═══ GIVEN TEXT
Dr Lewis bought the “Cardinal Vertue” two years ago and to qualify for entry for the Transatlantic race for single-handed sailors, he had to complete a preliminary ocean crossing alone. He chose to sail to Norway and arrived in Stavanger harbour one day last year when Mr Thomas Moncrieff was there in his yacht “Loki”. The doctor, fatigued through lack of sleep, was having a spot of bother in mooring his boat and Mr Moncrieff gave him a hand. They struck up a friendship and the doctor revealed his plans for the solo crossing from Plymouth to New York.

On Thursday of last week the doctor sighted the peaks of Foula – and then spent 23 hours completely becalmed. Early on Friday he passed through the Roost, rounded Sumburgh Head, and ran north for Lerwick.
══════
═══ INFORMATION SUPPLIED
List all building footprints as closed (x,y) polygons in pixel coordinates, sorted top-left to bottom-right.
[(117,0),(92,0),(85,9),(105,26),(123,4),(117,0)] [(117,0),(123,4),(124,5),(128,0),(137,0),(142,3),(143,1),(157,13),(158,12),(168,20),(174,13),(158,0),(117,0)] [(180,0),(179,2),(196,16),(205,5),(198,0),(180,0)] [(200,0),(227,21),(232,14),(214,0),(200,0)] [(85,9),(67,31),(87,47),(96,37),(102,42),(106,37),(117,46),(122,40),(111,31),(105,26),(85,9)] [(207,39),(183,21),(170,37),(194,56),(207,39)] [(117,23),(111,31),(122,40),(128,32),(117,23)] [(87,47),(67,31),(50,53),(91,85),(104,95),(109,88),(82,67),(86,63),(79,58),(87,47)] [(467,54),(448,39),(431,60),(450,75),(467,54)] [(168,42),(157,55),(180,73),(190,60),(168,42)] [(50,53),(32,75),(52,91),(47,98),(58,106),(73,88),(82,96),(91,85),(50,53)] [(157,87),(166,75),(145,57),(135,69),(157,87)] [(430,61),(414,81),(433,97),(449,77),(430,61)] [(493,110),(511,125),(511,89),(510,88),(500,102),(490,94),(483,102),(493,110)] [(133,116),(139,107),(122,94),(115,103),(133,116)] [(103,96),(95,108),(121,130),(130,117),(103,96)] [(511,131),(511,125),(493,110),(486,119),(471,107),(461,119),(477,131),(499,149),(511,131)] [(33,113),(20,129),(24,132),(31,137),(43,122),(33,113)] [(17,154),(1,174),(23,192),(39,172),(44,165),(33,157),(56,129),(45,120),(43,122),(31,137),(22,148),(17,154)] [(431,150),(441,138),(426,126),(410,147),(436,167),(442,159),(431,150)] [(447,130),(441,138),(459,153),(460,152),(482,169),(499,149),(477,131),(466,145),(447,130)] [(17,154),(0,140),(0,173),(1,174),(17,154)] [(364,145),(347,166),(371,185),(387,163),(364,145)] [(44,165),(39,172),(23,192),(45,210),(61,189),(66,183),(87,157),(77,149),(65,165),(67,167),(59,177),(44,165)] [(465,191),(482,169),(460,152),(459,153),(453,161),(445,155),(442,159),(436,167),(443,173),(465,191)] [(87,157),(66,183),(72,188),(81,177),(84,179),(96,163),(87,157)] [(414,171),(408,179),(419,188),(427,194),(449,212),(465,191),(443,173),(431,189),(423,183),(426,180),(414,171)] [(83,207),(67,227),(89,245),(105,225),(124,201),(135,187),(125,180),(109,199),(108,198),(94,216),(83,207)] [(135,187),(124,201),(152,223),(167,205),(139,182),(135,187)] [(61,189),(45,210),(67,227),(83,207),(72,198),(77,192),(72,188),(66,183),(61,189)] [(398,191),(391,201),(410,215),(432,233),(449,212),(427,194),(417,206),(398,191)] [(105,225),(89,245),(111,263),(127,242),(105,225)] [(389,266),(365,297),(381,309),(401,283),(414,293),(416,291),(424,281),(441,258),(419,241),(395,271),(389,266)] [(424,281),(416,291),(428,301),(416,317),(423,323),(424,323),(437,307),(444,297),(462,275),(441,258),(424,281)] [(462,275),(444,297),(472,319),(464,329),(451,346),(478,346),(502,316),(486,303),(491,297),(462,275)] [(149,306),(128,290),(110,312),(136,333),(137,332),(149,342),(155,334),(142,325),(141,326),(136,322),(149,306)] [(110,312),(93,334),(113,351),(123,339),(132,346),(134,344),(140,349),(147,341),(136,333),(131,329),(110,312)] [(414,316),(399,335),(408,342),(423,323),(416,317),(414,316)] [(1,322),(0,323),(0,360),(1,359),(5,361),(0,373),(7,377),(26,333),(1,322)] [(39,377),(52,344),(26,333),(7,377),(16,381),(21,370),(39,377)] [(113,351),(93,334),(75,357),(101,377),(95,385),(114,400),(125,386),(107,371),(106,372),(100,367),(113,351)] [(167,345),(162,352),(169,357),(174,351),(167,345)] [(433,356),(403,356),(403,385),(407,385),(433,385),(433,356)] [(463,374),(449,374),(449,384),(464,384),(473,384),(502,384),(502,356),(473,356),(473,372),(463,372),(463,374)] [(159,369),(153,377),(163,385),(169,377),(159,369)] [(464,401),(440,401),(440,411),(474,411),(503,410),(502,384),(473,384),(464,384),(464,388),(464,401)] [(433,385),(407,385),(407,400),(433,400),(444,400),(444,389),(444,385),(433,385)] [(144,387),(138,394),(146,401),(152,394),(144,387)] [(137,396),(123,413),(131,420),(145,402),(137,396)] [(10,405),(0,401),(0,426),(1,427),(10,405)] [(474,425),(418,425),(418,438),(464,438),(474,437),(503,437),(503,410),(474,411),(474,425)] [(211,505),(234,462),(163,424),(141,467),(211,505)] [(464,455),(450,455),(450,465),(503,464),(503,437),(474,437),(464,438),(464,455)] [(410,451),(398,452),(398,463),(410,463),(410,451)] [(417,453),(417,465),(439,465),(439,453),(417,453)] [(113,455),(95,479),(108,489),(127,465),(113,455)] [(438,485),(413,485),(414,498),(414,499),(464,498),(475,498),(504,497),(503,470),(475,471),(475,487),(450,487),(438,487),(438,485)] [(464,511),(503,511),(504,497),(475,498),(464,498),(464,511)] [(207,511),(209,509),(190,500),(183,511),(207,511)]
══════
◆ **DIRECTIONS**
Please return the part of the account of Dr Lewis's voyage from "Dr Lewis bought" up to and including "to New York.", copied word for word.

◆ **TASK RESULT**
Dr Lewis bought the “Cardinal Vertue” two years ago and to qualify for entry for the Transatlantic race for single-handed sailors, he had to complete a preliminary ocean crossing alone. He chose to sail to Norway and arrived in Stavanger harbour one day last year when Mr Thomas Moncrieff was there in his yacht “Loki”. The doctor, fatigued through lack of sleep, was having a spot of bother in mooring his boat and Mr Moncrieff gave him a hand. They struck up a friendship and the doctor revealed his plans for the solo crossing from Plymouth to New York.